What would I do without friends like Claudia and Angie who took me to my last infusion after driving EIGHT hours to get me and EIGHT hours back! I am the luckiest person I know! I have the BEST husband and the BEST friends!

The nurse poked and prodded and poked and prodded looking for a good vein. She tried one arm until I finally suggested she move on. Then she ended up using the back of my left hand (I am left handed!). I hate IVs in my hand but it seemed like the easiest way to go. I gave her the Vegas street walker line and she smiled. I got a lot of mileage out of that one! I had to read my emails on my phone and text with my right hand. Good thing I am pretty good with my right hand too.

Claudia and I ate the great food she brought. Then I watched her videos of Ally and Jesse doing agility. I was so jealous. I want to do agility! They looked terrific! Ally is a super dog and Claudia is doing a super job with her! Jesse is close to my heart and when he I good he is good but when he is bad he makes me smile 😉

Then I played on Claudia’s MAC laptop and helped her set up some accounts with avatars. I love doing avatars.

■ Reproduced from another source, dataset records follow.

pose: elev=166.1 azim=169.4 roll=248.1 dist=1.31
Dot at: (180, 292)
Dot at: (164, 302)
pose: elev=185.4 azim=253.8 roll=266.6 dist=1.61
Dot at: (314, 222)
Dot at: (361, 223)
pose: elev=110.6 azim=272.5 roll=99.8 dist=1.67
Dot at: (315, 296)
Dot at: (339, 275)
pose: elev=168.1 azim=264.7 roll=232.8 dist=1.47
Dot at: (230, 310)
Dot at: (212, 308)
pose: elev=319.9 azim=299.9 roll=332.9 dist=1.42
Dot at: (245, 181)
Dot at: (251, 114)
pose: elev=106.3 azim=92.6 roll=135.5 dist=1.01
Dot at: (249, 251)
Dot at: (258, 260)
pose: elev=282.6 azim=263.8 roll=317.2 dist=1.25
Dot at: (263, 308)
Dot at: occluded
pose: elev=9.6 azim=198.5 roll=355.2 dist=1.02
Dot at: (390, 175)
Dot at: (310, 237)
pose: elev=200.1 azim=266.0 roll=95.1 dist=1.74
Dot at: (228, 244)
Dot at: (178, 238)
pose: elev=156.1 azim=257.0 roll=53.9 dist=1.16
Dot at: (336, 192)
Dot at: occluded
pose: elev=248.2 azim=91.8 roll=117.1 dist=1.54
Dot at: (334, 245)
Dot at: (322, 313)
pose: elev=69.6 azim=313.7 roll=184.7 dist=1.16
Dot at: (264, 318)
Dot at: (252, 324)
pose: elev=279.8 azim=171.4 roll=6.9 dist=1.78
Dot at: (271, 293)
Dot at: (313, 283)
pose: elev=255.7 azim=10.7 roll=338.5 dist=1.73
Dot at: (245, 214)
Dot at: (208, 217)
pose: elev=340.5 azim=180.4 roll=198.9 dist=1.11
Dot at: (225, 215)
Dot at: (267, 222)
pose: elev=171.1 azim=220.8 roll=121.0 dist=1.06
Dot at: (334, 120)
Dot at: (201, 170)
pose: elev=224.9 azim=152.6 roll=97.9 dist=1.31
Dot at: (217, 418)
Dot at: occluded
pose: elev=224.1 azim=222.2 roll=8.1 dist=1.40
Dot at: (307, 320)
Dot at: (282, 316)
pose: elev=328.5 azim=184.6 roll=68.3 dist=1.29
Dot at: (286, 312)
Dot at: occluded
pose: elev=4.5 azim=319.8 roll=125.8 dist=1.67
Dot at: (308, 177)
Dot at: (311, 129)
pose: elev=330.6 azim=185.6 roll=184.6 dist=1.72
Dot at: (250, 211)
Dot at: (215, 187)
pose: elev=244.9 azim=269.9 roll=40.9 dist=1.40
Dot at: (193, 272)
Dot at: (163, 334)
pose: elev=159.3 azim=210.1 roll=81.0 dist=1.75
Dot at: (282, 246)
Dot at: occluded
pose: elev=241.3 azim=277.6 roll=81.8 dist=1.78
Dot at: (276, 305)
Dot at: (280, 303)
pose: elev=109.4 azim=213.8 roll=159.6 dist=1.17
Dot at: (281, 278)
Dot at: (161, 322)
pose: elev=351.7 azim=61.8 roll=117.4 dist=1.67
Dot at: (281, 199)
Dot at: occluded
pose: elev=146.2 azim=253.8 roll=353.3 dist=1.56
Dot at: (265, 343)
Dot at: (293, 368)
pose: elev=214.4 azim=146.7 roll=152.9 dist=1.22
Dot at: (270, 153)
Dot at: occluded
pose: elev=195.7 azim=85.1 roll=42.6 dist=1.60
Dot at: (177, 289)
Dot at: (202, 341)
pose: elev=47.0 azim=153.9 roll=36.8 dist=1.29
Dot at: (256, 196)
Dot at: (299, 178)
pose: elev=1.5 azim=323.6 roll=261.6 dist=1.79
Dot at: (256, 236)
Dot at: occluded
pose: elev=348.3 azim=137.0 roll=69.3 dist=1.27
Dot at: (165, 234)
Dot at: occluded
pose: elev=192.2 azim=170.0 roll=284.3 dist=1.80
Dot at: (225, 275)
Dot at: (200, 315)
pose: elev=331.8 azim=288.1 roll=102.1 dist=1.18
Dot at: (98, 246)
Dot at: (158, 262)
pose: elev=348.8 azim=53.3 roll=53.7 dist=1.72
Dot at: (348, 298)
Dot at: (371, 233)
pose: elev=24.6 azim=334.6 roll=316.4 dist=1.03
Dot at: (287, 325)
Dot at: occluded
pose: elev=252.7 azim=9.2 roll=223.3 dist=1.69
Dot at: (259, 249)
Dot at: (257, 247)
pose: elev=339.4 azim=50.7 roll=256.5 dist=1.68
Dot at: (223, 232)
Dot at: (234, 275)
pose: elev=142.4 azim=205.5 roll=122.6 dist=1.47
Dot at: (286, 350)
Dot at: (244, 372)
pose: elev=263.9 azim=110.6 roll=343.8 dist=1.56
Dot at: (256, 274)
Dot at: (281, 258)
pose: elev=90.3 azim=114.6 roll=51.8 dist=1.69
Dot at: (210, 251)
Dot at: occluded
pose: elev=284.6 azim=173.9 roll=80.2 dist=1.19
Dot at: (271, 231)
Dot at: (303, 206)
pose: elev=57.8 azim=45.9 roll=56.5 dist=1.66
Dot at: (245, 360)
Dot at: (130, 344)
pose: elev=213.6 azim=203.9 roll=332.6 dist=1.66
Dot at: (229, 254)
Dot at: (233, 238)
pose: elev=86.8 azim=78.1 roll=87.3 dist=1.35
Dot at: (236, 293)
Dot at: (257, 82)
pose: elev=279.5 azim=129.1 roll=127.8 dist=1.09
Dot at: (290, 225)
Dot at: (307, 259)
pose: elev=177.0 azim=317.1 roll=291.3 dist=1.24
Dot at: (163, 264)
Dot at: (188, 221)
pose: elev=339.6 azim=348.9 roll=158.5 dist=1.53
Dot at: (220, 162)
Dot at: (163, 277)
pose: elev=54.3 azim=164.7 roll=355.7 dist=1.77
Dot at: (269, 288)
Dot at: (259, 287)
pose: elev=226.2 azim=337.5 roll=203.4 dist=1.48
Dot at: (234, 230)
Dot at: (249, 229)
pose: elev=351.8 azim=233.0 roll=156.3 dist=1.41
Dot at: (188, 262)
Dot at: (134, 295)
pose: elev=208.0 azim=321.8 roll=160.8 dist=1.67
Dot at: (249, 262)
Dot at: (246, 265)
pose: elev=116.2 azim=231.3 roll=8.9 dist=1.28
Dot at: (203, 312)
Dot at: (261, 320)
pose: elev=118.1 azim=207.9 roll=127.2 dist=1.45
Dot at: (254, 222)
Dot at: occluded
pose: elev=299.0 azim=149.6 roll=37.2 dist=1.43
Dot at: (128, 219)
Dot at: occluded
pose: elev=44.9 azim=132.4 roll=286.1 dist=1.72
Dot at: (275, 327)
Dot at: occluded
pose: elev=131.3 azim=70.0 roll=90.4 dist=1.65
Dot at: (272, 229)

We didn’t leave the clinic until nearly 5:30. It was pitch black and raining. I felt for Claudia having to do all that driving in the wet dark cold Pacific Northwest night.

Tomorrow I face a LONG three day drive to Temecula. I think I am up to it. I hope I am up to it! I will drive the Sprinter and pull the trailer. Mel will drive the Global Warmer and pull the Stinkmobile.

All things considered, it was a very nice day!

I feel AWESOME!

Thank you Claudia :).


Responses

  1. Helen, you are amazing!

  2. So glad you are feeling better!

  3. Wonderful report Helen, you are amazing!

  4. You always know the patient is feeling better when they give the doctor some potty mouth. Hope to hear lots more of that in the weeks to come. Happy safe trails Helen and Mel! Hildi

    Sent from my iPad

    >

  5. so glad your doctors visits went well, been thinking of you all day. Hate to see you go, but I know how you feel about the rain:( . Have a safe trip. Christy

    • Thanks Christy. Wish we had visited. Life gets in the way sometimes. See you next summer.